Pay equity
Groups of women, for example education support workers in Nelson, women lawyers in Christchurch and Tairawhiti DHB employees, expressed frustration at the lack of progress in achieving gender equality at work, including pay and employment equity. Those in the public sector had been part of the Five Year Plan of Action to review and address pay and employment equity. Reviews were conducted across the public sector but response plans developed from the findings of the reviews are yet to be fully implemented. An education support worker in Nelson told us, “I don’t begrudge cleaners and caretakers a pay rise, but the unfairness is blatant. A cleaner earns more vacuuming than a teacher’s aide who tube-feeds and catheterises a student.” A union organiser said “my son works at a petrol station for more pay than caregivers, with fewer responsibilities and no poos”.
A group of Canterbury women lawyers told us that they had to work twice as hard to be seen as equal and that if you asked to be paid at the same rate as men you were seen as “greedy, unreasonable and ungrateful”. “Nice girls don’t get the corner office (i.e. become a partner). You have to be ballsy, push your position and ask.” 
There appears to be no systemic follow-up to review progress.

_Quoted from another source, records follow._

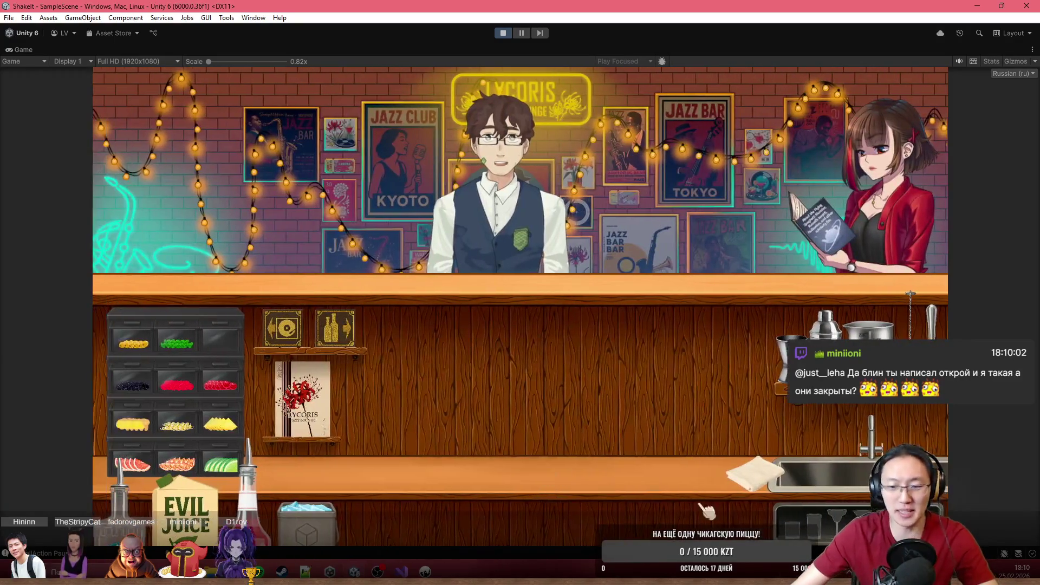
# - Place the highball glass and jigger, and measure tequila into the glass
pyautogui.click(827, 522)
pyautogui.click(601, 433)
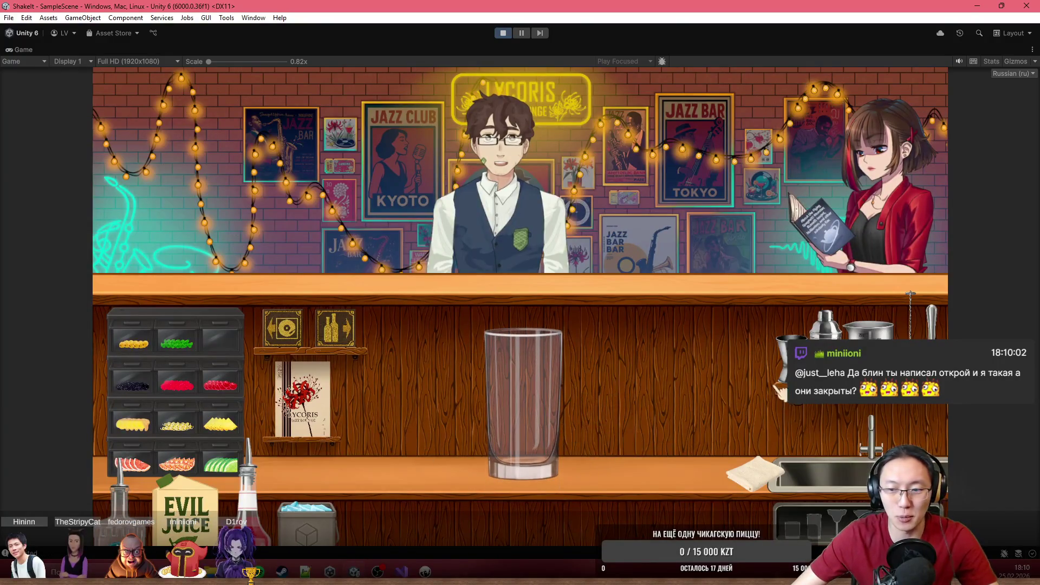
pyautogui.click(637, 420)
pyautogui.click(780, 303)
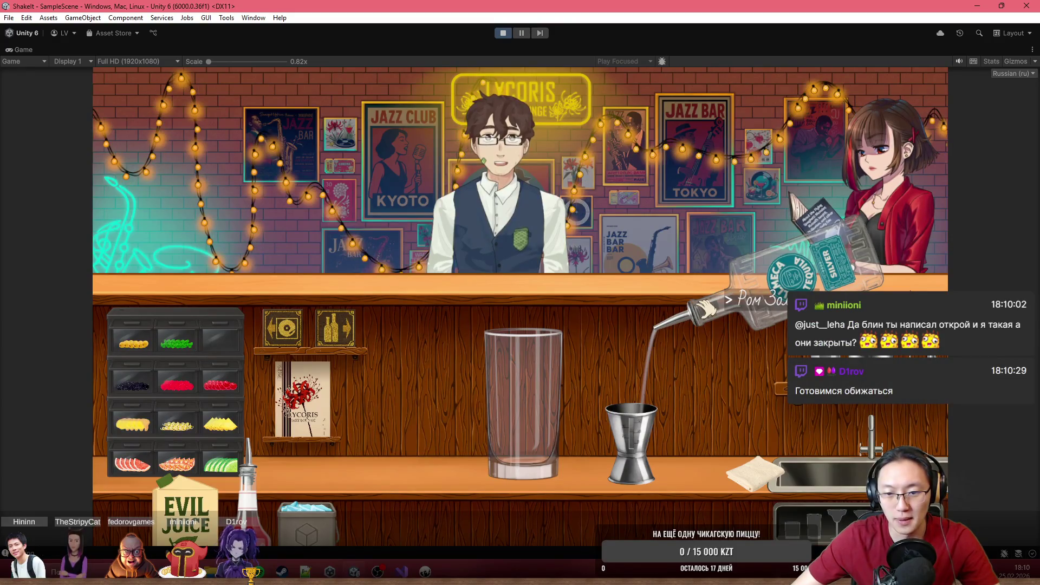
pyautogui.rightClick(704, 295)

The proposed roll out of the Pay and Employment Women into local government and the wider state sector (Phase 2) is voluntary and uptake has been extremely limited. The Chief Executive of the Gisborne District Council who undertook a pay and employment equity review said, “None of us set out to create injustices and inequity in our workplaces. Intuitively then, there’s no problem … however, I’ve realised it’s not enough to rely on intuition, hard data is needed.”

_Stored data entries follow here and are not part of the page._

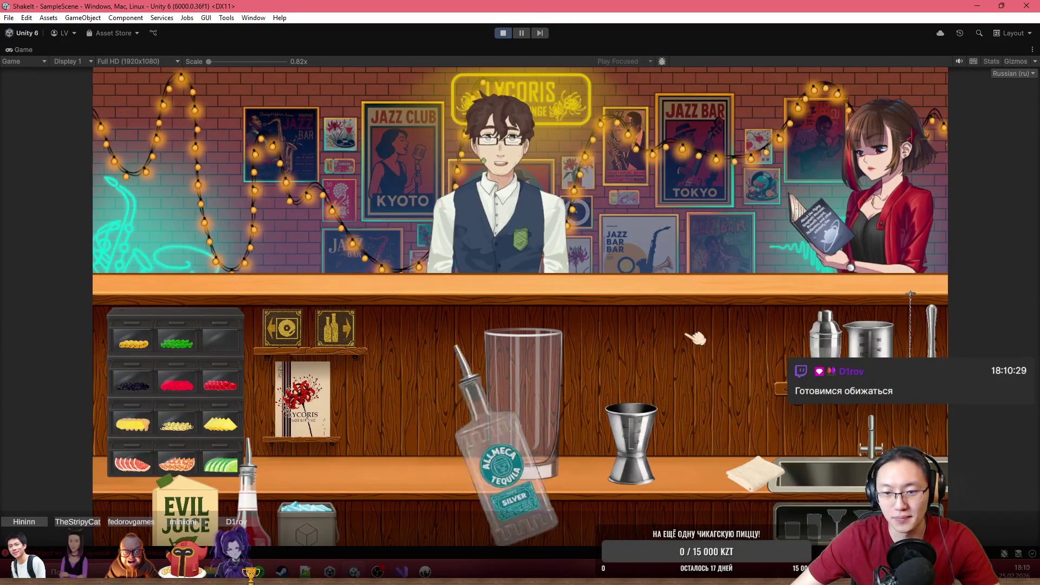
pyautogui.click(631, 434)
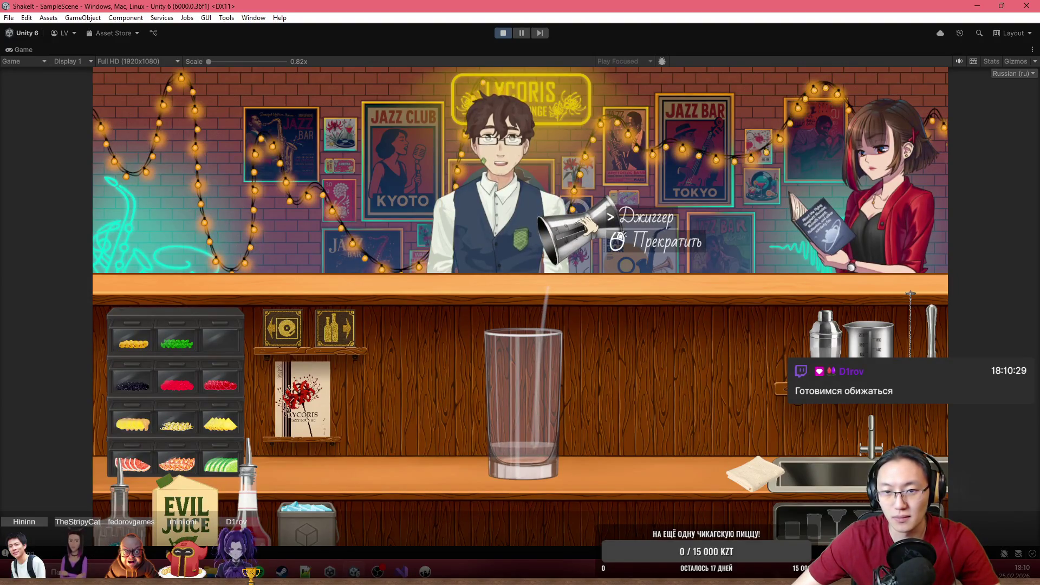
pyautogui.click(585, 233)
pyautogui.rightClick(608, 291)
# - Add grenadine, orange juice, five ice cubes and an orange slice, then serve it to Рассеянный
pyautogui.moveTo(236, 514)
pyautogui.mouseDown()
pyautogui.moveTo(743, 255)
pyautogui.moveTo(719, 232)
pyautogui.moveTo(696, 244)
pyautogui.moveTo(640, 342)
pyautogui.mouseUp()
pyautogui.moveTo(325, 493)
pyautogui.mouseDown()
pyautogui.moveTo(319, 482)
pyautogui.moveTo(726, 206)
pyautogui.moveTo(614, 413)
pyautogui.mouseUp()
pyautogui.click(614, 413)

Discrepancies in starting salaries between men and women were found in many organisations in the state sector, in apparent breach of the Equal Pay Act. Women in the private sector advised us that this was also a problem for them. Lack of transparency about salaries, however, made it very difficult to raise awareness about pay inequality. There was little confidence in existing mechanisms to challenge gender pay inequalities.
Employees valued career opportunities and a number of businesses were proud of the opportunities given to employees to advance careers. In one Tauranga business everyone was expected to have a learning and development plan which included key accountabilities and expected behaviours to reach their goals. Plans were not necessarily related to work performance and included personal goals such as learning to drive. One worker said that in his workplace “there is no capped ceiling, no you can’t go there, the opportunities are endless.”
A feature of Maori businesses in particular was the commitment to providing career opportunities (such as support for further education) not just to build capacity in the company but to build capacity in the wider community, at an iwi level. “It’s just the rotation of life,” said one Southland employer, “we’re giving him his stepping stone.”